Ireland uses an EET regime under which pension contributions are exempt (E) from tax, the return on investments is exempt (E) and the pension is taxed (T). This arrangement amounts to a deferral of the tax on the pension contribution only when the taxpayers' marginal tax rates in work and in retirement are the same. Taxpayers gain considerable advantages from being able to defer payment of the tax relief on their pension contributions for a very long time and from being able to accumulate returns on investments and capital gains which are exempt from tax. Taxpayers gain further advantages if they have a lower marginal rate of tax in retirement than when working and if they avail of the option to commute part of their pension for a tax free lump sum of up to one quarter of the value of the pension. A further advantage accrues to taxpayers from having a higher tax exemption limit in retirement than younger people. All of these features are present in our tax arrangements for pensions. Their net effect is that revenue which could have been available to the government is redistributed instead to mainly higher income taxpayers to subsidise their provision of a private pension in retirement.

The OECD has analysed our pension tax arrangements on a number of occasions and it concluded in its Economic Report on Ireland 2008 that:

"The foregone revenue from these tax subsidies is already very large at 1.5% of GDP. Although pension income is in principle taxed, the tax exemption limit for those aged over 65 is €34,000 for a couple. This implies that few older households will pay any income tax and many of those who do will pay less than younger people with the same income. As a result, a tax system that aims for pension savings, returns and income to be subject to an "exempt-exempt-tax" (EET) regime is in effect fairly close to being an "exempt-exempt-exempt" (EEE) system where income chanelled through pensions is unlikely to be taxed at any point of the life cycle."

Proposition Joe said...

@Gerry

Certainly that last 'E'-ish should be a fully blown 'T', as there's no argument for favourable tax treatment of retirement income (other than the retirees' propensity to vote).

The middle 'E' certainly has to stay in place, to maintain any sort of basic equity with the half million workers on defined benefit pensions who don't have to worry about returns on investment.
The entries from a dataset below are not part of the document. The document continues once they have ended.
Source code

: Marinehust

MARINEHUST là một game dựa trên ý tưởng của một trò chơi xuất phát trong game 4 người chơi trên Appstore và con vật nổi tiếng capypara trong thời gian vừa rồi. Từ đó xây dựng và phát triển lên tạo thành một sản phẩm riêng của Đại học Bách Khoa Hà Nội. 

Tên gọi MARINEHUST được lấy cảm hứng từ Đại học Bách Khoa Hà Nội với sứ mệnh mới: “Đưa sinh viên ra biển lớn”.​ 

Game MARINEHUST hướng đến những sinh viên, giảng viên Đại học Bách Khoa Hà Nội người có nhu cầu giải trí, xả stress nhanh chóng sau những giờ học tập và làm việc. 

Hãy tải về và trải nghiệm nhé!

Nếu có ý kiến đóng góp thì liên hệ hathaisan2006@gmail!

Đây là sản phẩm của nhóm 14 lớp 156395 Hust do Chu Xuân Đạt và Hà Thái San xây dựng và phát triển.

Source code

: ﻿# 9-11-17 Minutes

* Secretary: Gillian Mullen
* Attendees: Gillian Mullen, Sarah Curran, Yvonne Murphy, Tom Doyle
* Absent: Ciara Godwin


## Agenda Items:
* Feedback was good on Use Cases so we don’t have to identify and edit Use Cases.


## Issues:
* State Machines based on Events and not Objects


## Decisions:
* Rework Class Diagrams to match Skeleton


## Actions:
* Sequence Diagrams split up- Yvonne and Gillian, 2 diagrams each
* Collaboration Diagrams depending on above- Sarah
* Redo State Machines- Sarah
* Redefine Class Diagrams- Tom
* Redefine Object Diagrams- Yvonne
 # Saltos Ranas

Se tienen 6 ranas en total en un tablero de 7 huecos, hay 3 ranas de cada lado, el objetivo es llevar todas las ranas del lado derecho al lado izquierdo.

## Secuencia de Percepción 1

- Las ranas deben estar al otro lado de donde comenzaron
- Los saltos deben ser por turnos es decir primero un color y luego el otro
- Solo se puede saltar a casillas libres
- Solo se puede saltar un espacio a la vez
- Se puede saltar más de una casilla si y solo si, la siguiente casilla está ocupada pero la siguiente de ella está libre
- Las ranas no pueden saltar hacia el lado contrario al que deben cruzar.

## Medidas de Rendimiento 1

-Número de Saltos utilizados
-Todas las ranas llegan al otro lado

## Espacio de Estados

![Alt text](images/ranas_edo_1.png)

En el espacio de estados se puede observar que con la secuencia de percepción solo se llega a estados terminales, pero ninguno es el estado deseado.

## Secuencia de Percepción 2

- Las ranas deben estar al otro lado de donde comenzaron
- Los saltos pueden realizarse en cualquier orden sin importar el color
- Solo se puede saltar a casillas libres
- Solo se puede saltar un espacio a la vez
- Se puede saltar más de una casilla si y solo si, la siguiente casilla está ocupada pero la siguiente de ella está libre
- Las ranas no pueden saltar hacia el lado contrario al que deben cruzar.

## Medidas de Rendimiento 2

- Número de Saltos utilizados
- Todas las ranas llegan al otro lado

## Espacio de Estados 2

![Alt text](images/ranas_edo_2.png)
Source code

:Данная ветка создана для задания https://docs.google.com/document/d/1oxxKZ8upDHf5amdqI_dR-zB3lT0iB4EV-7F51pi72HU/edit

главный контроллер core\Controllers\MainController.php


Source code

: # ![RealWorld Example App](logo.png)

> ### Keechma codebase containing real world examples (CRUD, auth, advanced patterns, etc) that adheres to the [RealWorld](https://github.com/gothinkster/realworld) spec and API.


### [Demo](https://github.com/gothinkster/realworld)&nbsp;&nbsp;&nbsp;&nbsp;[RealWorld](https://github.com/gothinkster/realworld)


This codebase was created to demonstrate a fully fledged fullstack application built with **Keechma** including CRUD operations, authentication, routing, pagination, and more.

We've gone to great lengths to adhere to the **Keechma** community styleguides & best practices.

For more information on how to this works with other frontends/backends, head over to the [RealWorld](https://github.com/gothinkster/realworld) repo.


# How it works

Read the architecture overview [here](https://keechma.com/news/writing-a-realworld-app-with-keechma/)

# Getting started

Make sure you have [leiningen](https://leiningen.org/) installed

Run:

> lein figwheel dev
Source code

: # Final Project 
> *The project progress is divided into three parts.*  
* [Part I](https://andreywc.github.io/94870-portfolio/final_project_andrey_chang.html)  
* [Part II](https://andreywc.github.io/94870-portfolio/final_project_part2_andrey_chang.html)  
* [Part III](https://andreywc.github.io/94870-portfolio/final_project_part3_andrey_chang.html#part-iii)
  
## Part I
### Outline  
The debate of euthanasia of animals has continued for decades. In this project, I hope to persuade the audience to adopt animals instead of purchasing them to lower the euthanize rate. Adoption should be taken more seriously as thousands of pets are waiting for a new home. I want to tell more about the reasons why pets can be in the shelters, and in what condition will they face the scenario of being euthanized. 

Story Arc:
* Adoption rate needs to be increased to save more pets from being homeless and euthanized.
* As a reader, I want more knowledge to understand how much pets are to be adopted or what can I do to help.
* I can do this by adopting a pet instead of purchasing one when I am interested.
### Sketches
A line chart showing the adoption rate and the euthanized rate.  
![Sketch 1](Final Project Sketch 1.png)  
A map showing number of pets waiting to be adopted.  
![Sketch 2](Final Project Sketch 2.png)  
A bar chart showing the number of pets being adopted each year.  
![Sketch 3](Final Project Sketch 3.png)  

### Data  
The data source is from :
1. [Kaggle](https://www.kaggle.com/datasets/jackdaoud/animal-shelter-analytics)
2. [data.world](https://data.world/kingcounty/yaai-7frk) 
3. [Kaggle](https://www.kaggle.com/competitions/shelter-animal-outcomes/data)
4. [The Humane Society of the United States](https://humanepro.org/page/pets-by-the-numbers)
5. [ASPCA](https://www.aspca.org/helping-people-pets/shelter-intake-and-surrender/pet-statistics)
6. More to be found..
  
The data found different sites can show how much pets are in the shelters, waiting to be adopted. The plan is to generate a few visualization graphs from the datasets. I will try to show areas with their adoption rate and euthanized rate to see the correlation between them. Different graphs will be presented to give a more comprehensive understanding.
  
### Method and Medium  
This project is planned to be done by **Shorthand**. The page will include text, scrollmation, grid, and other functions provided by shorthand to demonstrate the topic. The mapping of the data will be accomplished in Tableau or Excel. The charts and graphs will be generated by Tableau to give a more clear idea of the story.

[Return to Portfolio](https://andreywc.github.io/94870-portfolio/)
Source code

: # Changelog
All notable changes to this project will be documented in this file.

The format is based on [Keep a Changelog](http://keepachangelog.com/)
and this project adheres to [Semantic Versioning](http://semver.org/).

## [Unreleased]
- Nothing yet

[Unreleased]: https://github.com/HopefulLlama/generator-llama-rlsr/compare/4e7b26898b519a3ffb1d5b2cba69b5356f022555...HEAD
Having to take on all the risk and a tax liability on uncertain returns would be highly unfair on those covered by defined contribution schemes.

The first 'E' should in my opinion be simply limited by amount rather than rate.

WRT to the Benchmarking body's estimate of the actuarial value of public sector pensions being 20% of salary, are you seriously telling me that you take any Benchmarking data at face value? (When discussing the cold hard economics, as opposed to the politics, of pay and pensions).

A rigorous analysis by Dr Shane Whelan and Michael Moloney of UCD showed the benefit for civil servants to be to 50% higher at 30%. Other estimates for professions with even more favourable pension terms range from a value equal to an extra half salary for Gardai, to a whopping 70% for the judiciary.

Ernie Ball said...

@Proposition Joe

No, of course we don't take benchmarking data at face value. Instead, we pull salary differential and pay cut numbers out of our arses and insist that the public sector accept them.

Pavement Trauma said...

@Gerry

The 20% figure was very much an average over the overall public sector - as Prop Joe pointed out there was considerable variation across different areas. Showing that figure on each individual payslip (as defined benefit pension members do) would be highly educational for a lot of people.

Also, IIRC, it used the government borrowing rate as its discount rate - rather than the higher rate a commercial enterprise would use - which reduced the cost of the pension from ~30% to 20%. If we are talking about the value of something for tax purposes, then there should be a level playing field and a common discount rate used across the board.

A precedent here would be the 'specified rate of interest' that is used to calculate the taxable benefit to employees of preferential loan rates (BIK) - the idea being is that the value of the benefit to the receiver is taxed not the cost of the benefit to the supplier.

So - good news - the proposal could raise a good bit more revenue than the ESRI report estimated!